Dienstag: Interview-Marathon für Maria
Endlich ist es so weit: Die Ski-WM startet mit dem Super-G der Ladies an der Kandahar. Wir sind selbstverständlich schon seit sechs Uhr morgens im Volume Pills Main Press Center und fertigen mittlerweile routiniert den Pressespiegel an, nebenbei recherchieren wir kuriose Fakten zu den Fahrerinnen des heutigen Rennens – für die Kommentatoren und Moderatoren im Stadion. Und dann geht’s auch schon los, wir müssen uns noch einen Platz im Pressezelt sichern. Heute teilen wir uns nämlich auf. Högschde Disziplin wird von den Pistenbloggern gefordert. Zwei im TV-Bereich und vier im Bereich der Schreiberlinge – das sind sechs. Für den Verbliebenen wurde es einsam im Zelt. Wenigstens warm und mit Internet ausgestattet, aber alles andere als aufregend. Dafür war es in der Mixed Zone umso interessanter.
Ein knappes Dutzend TV-Sender aneinander gedrängt, jeder hat seine drei Quadratmeter große Box. Darin stehen ein Kameramann, ein Ton- bzw. Lichttechniker und natürlich der Interviewer. Sortiert ist das Ganze nach Priorität – zuerst die deutschen Sender (ARD bzw.
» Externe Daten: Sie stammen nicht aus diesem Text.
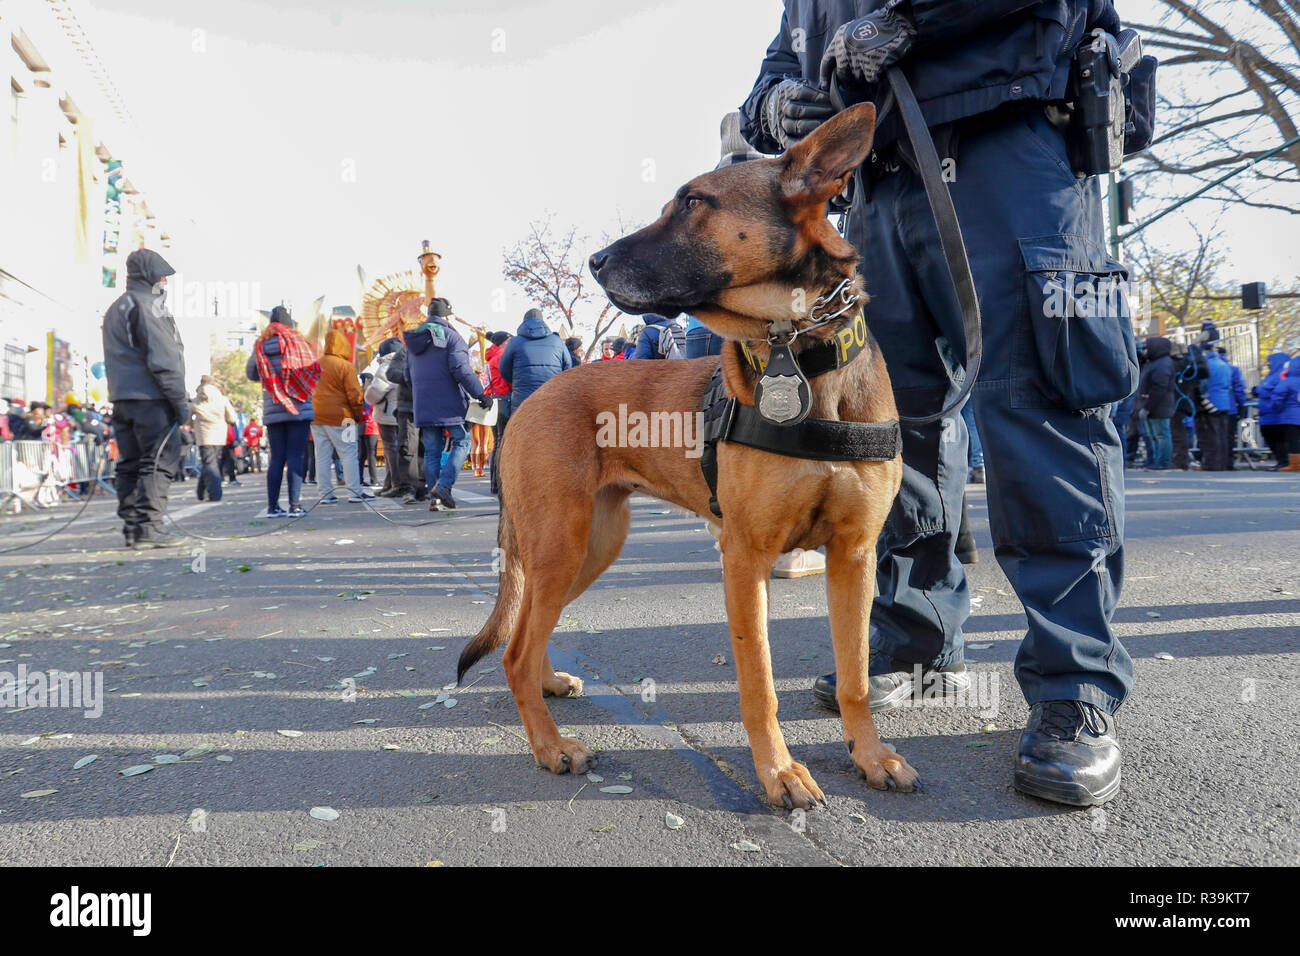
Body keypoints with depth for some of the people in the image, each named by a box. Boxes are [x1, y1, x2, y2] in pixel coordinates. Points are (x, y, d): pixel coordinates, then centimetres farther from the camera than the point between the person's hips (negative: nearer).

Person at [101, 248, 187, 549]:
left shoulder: (116, 308, 23)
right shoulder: (148, 305, -7)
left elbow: (118, 358, 20)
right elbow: (162, 359, -15)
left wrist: (120, 395, 18)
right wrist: (180, 400, -14)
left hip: (121, 399, 9)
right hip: (150, 398, -9)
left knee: (131, 464, 9)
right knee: (160, 462, -7)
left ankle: (132, 526, 12)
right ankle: (148, 527, -11)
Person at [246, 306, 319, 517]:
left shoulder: (260, 347, 5)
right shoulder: (297, 343, -4)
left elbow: (251, 374, 14)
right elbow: (315, 370, -4)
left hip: (272, 411, 3)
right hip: (299, 409, -3)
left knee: (276, 458, 8)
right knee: (295, 456, -3)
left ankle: (272, 506, 8)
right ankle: (295, 505, -6)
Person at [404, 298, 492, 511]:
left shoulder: (413, 341, 16)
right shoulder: (451, 336, -6)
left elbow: (408, 374, 20)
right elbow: (461, 369, -17)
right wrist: (481, 394, -15)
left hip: (423, 406, 6)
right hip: (450, 404, -6)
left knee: (431, 451, 8)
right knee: (462, 442, 3)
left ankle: (435, 498, 6)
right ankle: (443, 485, -13)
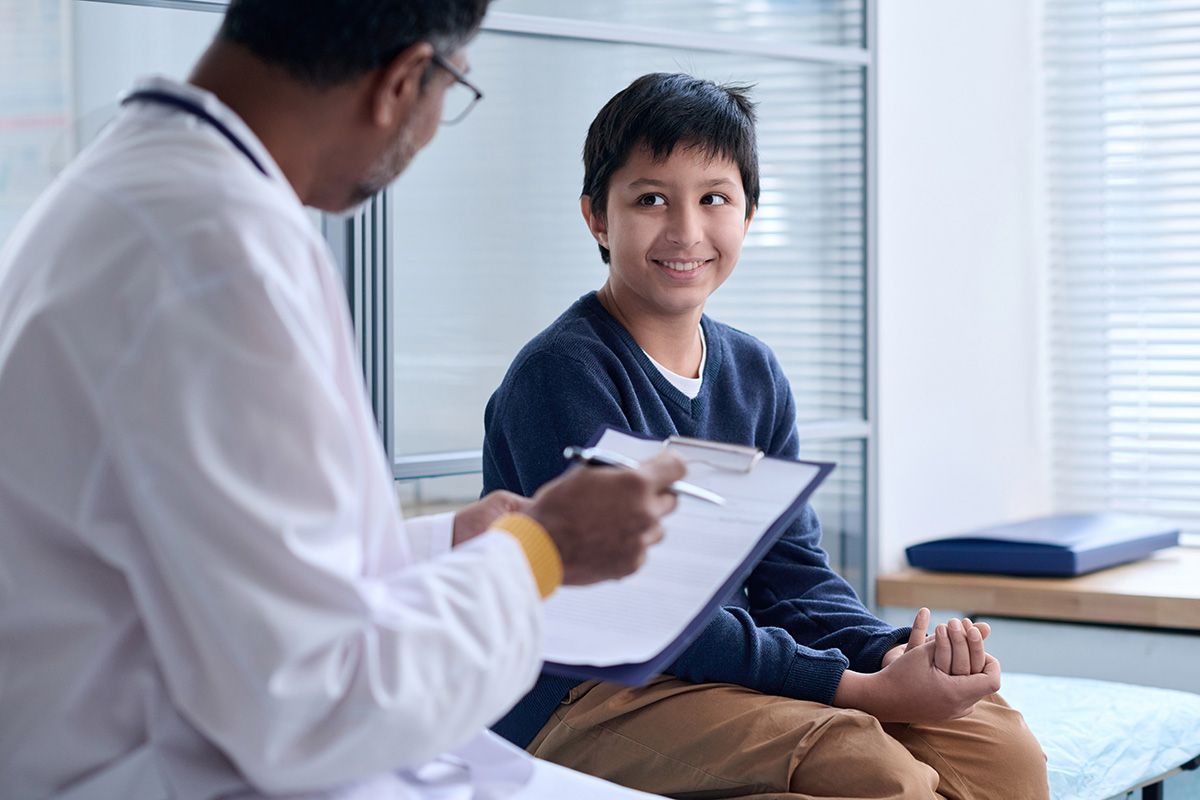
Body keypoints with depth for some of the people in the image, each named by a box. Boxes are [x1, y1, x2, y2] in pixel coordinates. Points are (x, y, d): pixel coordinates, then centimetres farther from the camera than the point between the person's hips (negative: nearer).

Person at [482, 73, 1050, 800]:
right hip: (578, 704, -7)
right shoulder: (560, 375, -13)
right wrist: (863, 690, -23)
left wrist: (891, 653, -15)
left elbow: (792, 571, 8)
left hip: (729, 676, 7)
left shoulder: (754, 374, 12)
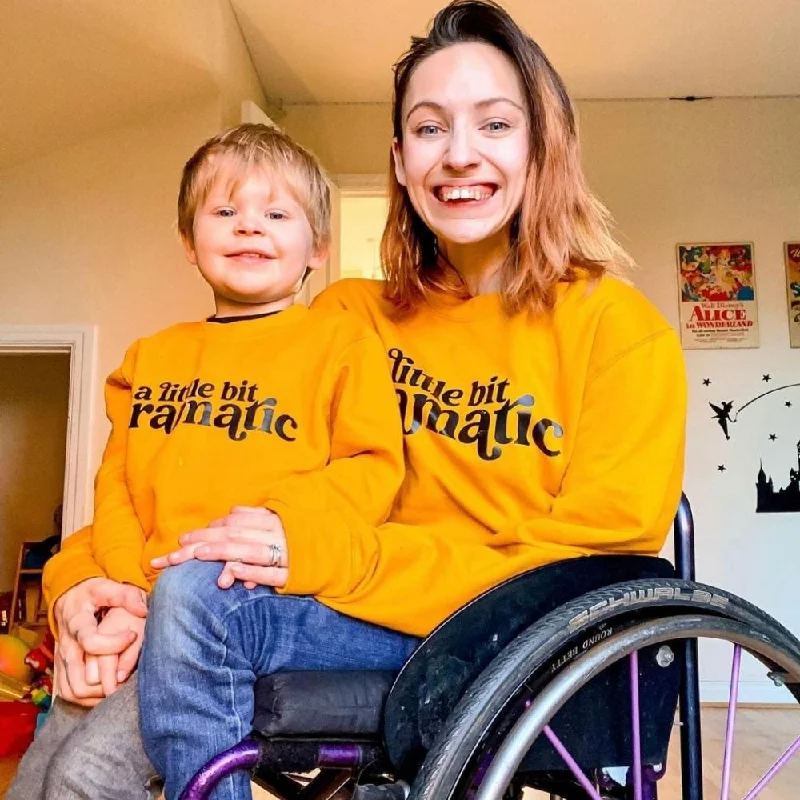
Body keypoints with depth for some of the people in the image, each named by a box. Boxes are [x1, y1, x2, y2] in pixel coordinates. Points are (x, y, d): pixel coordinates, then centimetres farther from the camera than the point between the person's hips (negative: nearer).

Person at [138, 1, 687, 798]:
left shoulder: (620, 329, -5)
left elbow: (584, 569, -12)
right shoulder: (351, 314, 8)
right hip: (388, 634, 4)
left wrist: (331, 556, -23)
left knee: (199, 601, -25)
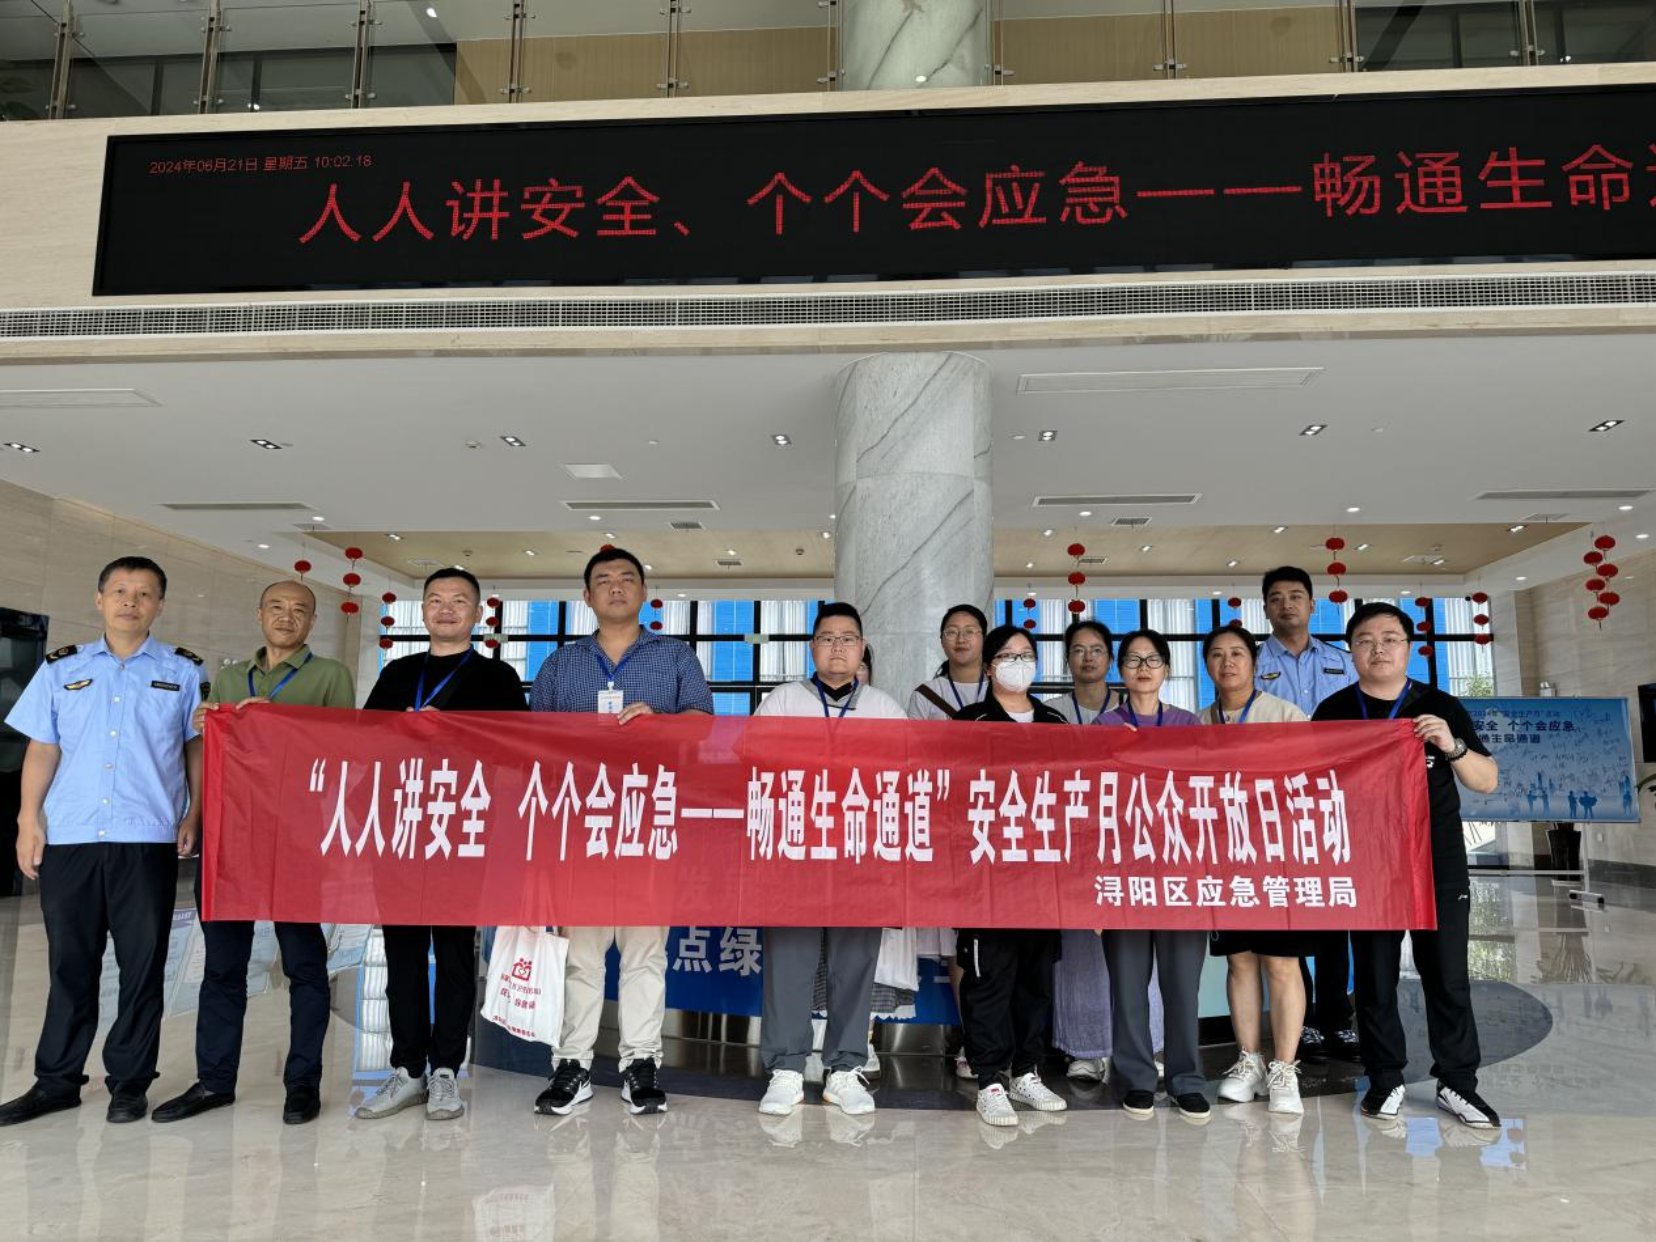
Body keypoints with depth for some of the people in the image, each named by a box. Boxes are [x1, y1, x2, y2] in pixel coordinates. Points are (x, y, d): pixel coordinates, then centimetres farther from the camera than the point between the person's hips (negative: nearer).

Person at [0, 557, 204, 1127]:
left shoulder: (184, 672, 6)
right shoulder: (61, 669, 10)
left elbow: (196, 748, 7)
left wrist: (192, 816, -1)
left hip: (148, 839, -1)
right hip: (67, 837, 2)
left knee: (142, 964, 4)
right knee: (69, 962, 9)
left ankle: (129, 1081, 15)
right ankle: (56, 1081, 21)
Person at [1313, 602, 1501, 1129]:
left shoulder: (1441, 707, 2)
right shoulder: (1333, 711, 2)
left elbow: (1488, 781, 1)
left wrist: (1451, 747, -17)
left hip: (1439, 865, 0)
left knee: (1448, 976, 5)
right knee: (1374, 978, 6)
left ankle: (1457, 1082, 18)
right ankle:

ZDF) als Host-Broadcaster, dann das österreichische und das Schweizer Fernsehen. Gefolgt von vielen weiteren TV-Stationen. Ob sie wollen oder nicht, für die Athletinnen gibt es keinen Weg an den Kameras vorbei. Selbstverständlich zu unserem Vorteil: Zwei Pistenblogger stehen dicht bei den TV-Teams, um die ersten O-Töne direkt an den Kollegen im Zelt weiterzuleiten. Volume Pills Dort werden sie abgetippt, gedruckt und an die Journalisten verteilt. Ein willkommener Service für die Print-Kollegen, denn bis die gefragtesten der Fahrerinnen – meistens Maria und Lindsey – die dortige Area erreichen, vergeht locker eine halbe Stunde. Fazit: Mit den Pistenbloggern schreibt man besser. Und schneller.